# [Problem requirements]
Set down all of the entries below exactly, and omit the pictures.

── Data listing

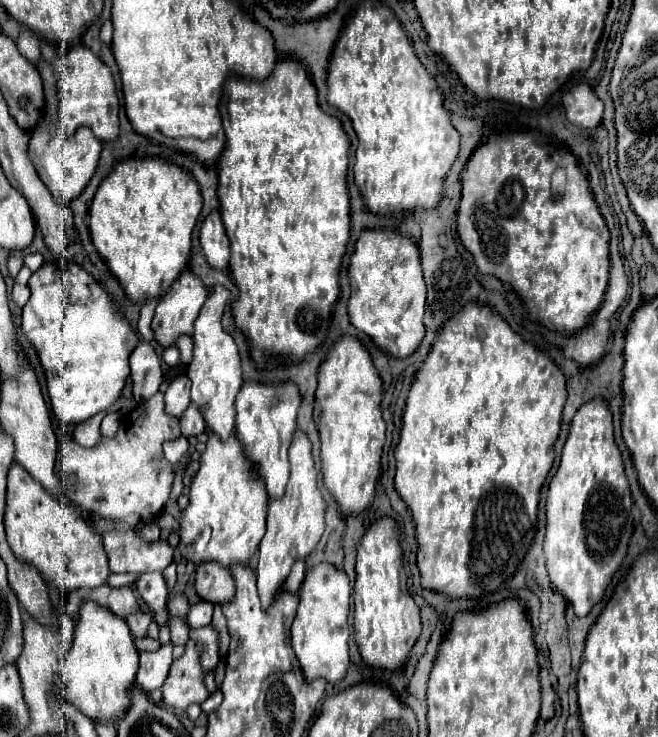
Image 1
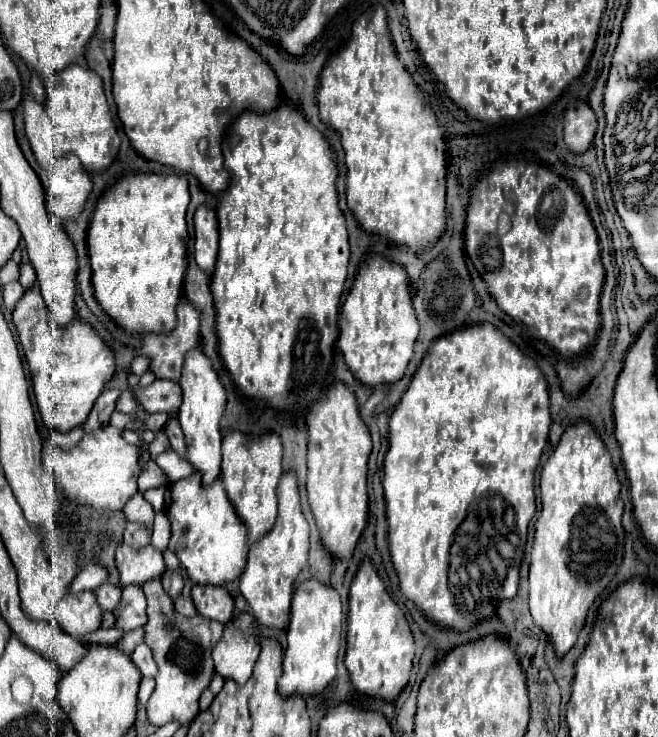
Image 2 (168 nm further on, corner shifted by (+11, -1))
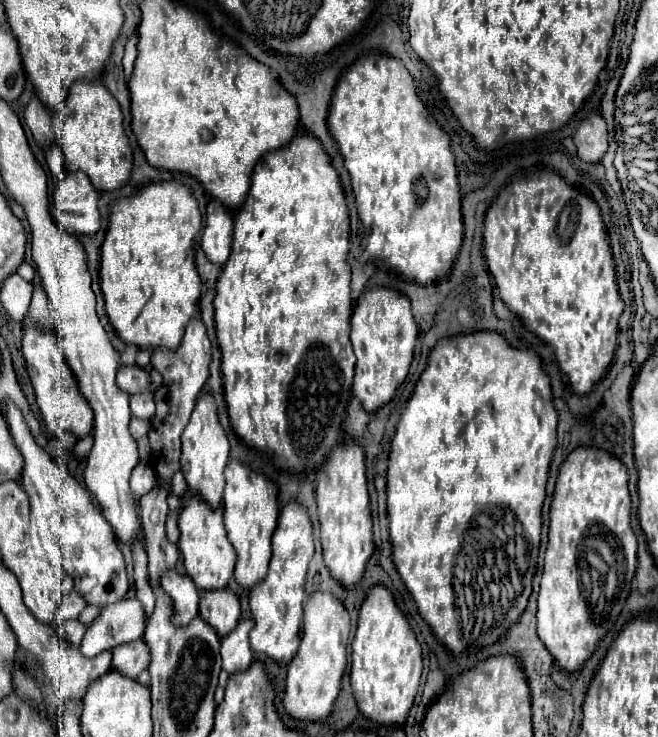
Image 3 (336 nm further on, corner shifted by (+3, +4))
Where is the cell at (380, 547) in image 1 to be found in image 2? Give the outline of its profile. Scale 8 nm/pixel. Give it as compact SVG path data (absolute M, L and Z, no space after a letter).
M364 560L350 586L350 610L346 628L346 668L352 686L370 696L394 702L410 682L414 660L414 638L404 612L390 598L370 560Z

────

# [Reply]
Image 1
Image 2 (168 nm further on, corner shifted by (+11, -1))
Image 3 (336 nm further on, corner shifted by (+3, +4))
Where is the cell at (380, 547) in image 1 to be found in image 2? Give the outline of its profile. Scale 8 nm/pixel. Give it as compact SVG path data (absolute M, L and Z, no space after a letter).
M364 560L350 586L350 610L346 628L346 668L352 686L370 696L394 702L410 682L414 660L414 638L404 612L390 598L370 560Z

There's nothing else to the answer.